Immigration et ségrégation spatiale. L’exemple de Marseille
Marc Angélil, Charlotte Malterre-Barthes et Something Fantastic (dir.)
(Coll. « Architectures », Parenthèses, 2022, 288 pages, 26 euros)
L’immigration induit-elle de manière inévitable un phénomène de ségrégation sociospatiale ? Être ville d’accueil rime-t-il avec identité clichée, désordre urbain, quartier ethnicisé replié sur lui-même ? Cela provoque-t-il des formes urbaines spécifiques ? Ce sont à ces questions que tente de répondre ce livre, en prenant l’exemple de Marseille. Un livre-objet, tant son format, ses couleurs, ses pleines pages portfolio photographiques et planches d’axonométries tranchent avec les habitudes de la sociologie urbaine.
C’est un livre jeu de miroirs, immersif qui prend le pouls de la diversité, des formes urbaines et des images véhiculées à l’intérieur, mais aussi en dehors de Marseille. Il vient rappeler sa géohistoire qui explique la ségrégation actuelle, autour du schéma que tout le monde connaît : au sud de la Canebière, les quartiers « favorisés » et, au nord, ceux qui le sont moins. Le rapport à la mer, le caractère ville-port ont fait de Marseille une porte d’entrée et un point d’accroche pour des milliers de travailleurs immigrés.
Par vagues successives, ils s’installent au plus près de l’emploi, dans des cités de transit, précaires, isolées dans les formes urbaines, car ils sont accueillis, avant tout comme une main‑d’œuvre à titre provisoire. Des quartiers d’arrivées se créent. Ils polarisent ces personnes qui y retrouvent des réseaux et des systèmes d’entraide. L’affaire se durcit, avec l’accroissement du besoin de main‑d’œuvre post-Seconde Guerre mondiale, les rapatriés d’Algérie, le regroupement familial. Les besoins en logements sont conséquents. C’est là qu’il vient croiser échelles temporelle, spatiale et décisions politiques.
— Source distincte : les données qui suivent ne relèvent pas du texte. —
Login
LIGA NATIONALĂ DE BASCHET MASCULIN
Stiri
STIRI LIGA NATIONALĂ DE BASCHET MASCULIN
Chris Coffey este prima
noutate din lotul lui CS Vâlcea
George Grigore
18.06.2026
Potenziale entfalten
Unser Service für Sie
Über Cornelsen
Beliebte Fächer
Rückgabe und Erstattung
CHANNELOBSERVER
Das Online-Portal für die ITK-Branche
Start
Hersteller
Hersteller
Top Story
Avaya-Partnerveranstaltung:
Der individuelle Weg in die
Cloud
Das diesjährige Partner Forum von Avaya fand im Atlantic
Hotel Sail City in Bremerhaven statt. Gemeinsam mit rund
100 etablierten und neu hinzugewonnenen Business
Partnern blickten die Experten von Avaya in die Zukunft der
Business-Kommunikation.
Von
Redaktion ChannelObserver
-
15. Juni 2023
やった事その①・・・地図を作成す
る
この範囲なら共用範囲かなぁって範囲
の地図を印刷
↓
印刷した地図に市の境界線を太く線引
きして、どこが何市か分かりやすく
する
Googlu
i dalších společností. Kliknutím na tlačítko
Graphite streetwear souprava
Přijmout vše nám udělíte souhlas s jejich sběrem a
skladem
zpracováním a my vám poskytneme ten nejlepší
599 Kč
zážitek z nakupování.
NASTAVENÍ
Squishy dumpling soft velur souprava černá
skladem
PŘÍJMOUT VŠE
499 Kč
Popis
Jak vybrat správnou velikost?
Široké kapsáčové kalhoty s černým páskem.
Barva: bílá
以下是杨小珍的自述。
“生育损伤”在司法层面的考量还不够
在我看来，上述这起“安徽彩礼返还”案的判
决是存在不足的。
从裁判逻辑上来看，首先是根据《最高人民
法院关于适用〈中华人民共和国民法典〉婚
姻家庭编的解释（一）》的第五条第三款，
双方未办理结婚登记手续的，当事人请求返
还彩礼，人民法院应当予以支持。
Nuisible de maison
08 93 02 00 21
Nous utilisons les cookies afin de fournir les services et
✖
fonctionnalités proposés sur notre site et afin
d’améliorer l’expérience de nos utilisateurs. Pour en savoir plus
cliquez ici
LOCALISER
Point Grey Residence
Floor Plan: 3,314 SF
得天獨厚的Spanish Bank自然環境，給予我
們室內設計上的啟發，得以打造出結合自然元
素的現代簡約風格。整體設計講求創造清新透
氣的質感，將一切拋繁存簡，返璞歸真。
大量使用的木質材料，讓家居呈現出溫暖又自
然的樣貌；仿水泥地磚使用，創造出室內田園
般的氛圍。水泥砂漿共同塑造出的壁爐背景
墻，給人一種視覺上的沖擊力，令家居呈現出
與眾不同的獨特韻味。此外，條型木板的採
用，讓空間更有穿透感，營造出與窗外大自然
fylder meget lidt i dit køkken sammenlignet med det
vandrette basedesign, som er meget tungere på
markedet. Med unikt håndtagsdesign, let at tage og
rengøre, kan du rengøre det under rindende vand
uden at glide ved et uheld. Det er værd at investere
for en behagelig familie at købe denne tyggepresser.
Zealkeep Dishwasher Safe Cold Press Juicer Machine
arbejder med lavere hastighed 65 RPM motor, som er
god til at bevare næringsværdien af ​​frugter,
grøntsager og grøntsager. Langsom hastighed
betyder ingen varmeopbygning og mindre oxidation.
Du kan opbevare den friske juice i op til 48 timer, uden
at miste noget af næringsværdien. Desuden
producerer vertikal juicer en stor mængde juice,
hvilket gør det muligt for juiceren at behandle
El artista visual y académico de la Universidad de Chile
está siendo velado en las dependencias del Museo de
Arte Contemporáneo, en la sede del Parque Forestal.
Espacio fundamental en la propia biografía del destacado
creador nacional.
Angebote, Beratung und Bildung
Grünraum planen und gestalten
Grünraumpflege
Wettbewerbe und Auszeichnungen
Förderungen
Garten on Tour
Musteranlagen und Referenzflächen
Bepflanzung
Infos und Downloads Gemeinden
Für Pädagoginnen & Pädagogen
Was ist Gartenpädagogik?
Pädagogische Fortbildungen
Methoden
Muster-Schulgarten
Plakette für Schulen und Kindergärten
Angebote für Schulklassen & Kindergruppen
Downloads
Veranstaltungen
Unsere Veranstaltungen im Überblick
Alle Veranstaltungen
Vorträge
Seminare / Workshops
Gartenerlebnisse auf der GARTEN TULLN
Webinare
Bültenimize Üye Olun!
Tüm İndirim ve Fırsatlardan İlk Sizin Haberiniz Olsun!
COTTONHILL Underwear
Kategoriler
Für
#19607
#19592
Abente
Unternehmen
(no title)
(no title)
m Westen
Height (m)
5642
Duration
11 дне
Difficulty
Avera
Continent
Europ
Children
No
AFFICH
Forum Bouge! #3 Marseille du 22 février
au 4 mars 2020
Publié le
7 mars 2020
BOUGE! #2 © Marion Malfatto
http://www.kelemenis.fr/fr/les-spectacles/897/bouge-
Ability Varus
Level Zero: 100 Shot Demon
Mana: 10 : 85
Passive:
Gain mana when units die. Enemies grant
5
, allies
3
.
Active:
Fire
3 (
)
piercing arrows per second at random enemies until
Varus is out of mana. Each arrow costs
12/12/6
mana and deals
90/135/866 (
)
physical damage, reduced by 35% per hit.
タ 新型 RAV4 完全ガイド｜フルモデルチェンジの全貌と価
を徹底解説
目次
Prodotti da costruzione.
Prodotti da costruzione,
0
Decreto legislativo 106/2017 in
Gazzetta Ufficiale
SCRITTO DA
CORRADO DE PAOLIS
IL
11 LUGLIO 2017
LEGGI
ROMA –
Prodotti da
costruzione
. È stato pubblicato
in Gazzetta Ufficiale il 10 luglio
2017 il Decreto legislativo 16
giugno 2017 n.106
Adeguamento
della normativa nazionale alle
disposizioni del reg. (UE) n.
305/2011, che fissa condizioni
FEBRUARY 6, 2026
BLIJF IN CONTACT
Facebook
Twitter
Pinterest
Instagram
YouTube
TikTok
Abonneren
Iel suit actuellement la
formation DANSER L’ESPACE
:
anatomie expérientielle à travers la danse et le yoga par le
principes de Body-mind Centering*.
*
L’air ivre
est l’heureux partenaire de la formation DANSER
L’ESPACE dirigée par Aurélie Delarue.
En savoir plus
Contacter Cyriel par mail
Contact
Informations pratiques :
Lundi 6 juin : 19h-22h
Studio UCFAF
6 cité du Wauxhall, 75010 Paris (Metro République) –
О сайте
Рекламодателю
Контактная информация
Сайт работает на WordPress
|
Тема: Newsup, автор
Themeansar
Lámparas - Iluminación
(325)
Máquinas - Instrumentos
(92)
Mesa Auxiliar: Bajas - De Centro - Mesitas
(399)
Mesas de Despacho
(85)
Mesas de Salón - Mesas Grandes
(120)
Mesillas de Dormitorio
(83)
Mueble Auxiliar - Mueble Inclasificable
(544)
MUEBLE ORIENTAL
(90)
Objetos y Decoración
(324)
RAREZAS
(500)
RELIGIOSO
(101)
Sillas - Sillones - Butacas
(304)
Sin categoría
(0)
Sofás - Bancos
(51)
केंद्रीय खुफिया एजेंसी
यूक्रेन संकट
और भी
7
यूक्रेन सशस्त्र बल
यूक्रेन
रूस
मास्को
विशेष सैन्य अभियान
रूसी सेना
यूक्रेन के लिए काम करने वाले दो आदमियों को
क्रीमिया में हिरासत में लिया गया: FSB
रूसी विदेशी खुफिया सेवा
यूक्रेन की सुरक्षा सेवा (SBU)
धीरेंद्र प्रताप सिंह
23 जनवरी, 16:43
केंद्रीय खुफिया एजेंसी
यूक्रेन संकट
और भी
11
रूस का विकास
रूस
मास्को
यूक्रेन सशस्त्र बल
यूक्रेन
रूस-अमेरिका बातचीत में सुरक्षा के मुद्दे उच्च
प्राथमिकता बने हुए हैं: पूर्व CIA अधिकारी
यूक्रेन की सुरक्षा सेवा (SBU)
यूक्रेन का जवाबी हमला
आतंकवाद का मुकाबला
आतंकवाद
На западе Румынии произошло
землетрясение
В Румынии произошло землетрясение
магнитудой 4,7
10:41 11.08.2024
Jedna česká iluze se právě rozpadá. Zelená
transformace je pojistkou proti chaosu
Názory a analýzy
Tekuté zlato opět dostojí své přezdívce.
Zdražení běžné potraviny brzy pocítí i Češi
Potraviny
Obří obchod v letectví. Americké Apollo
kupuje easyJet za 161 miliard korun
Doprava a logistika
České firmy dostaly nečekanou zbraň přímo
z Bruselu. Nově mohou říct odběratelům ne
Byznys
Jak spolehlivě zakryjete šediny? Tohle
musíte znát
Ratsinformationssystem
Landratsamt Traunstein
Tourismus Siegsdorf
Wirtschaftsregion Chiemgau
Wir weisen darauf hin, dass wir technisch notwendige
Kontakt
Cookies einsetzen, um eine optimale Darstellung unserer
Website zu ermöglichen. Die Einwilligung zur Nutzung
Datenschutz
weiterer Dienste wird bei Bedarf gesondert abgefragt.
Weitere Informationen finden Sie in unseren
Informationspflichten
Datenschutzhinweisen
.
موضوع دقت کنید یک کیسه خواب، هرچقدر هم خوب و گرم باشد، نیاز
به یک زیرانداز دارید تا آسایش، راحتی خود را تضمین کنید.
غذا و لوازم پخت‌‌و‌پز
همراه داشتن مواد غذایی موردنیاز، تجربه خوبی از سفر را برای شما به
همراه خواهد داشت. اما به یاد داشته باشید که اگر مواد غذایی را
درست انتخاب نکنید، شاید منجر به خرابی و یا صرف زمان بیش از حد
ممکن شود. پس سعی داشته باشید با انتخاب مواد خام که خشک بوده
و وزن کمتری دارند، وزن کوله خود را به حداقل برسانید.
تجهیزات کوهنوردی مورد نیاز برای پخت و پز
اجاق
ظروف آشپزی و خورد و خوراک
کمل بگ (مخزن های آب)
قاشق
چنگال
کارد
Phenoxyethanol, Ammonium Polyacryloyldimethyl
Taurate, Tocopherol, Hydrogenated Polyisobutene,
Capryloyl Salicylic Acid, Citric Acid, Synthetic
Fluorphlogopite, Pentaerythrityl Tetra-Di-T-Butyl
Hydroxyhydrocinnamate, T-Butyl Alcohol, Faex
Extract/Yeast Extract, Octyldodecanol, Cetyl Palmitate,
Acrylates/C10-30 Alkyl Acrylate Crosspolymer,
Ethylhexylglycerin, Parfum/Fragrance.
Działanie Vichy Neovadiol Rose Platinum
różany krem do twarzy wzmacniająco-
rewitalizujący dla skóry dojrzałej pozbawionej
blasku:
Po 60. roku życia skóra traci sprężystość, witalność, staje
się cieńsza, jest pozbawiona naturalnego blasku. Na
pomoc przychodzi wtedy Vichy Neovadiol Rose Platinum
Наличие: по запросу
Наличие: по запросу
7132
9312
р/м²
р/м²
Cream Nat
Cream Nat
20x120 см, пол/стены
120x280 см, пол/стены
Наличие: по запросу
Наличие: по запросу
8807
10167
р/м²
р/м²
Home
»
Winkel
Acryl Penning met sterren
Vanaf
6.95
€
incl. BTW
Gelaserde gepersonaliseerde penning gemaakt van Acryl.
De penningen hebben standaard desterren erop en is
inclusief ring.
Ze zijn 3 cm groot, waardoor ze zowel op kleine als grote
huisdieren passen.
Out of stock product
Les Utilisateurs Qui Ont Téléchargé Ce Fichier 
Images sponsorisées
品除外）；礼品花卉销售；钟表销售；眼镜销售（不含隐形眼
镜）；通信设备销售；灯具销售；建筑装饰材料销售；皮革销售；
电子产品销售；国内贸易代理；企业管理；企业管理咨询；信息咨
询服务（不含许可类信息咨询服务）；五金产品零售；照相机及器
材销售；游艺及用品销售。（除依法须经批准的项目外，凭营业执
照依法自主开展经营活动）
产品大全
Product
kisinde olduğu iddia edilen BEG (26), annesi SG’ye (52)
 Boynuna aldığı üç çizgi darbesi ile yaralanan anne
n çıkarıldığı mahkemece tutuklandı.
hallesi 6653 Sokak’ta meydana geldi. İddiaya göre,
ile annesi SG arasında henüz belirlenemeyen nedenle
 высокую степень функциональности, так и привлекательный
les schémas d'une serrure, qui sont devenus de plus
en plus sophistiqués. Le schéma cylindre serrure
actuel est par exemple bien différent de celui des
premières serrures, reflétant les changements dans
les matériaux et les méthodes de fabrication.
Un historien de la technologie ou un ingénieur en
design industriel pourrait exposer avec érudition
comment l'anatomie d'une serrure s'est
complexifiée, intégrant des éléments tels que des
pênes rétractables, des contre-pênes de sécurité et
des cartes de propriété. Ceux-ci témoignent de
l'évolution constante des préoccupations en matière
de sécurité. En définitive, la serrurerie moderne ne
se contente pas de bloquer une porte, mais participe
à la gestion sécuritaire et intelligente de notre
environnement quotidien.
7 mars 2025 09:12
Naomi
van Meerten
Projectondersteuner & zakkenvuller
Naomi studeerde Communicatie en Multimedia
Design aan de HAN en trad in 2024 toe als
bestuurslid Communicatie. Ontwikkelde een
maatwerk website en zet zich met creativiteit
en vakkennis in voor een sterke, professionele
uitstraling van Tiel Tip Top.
De manière pédagogique, il questionne les politiques en termes d’habitat, tout en mettant en perspective, à coups de cartographie, les effets durables sur le grand territoire. Il ne s’arrête pas à une simple relecture du passé et s’ancre dans les dynamiques actuelles de renouvellement urbain et de spéculation immobilière, qui induisent une forme d’exclusion du temps présent : la gentrification. Dense et académique, la dernière partie est le seul bémol de cet ouvrage. La question posée, « Comment planifier l’inclusivité ? », revient à une succession de concepts architecturaux, largement dessinés, peu contextuels, qui s’écartent du signal envoyé tout au long du livre : la nécessité de prendre en compte l’humain avant le geste urbain.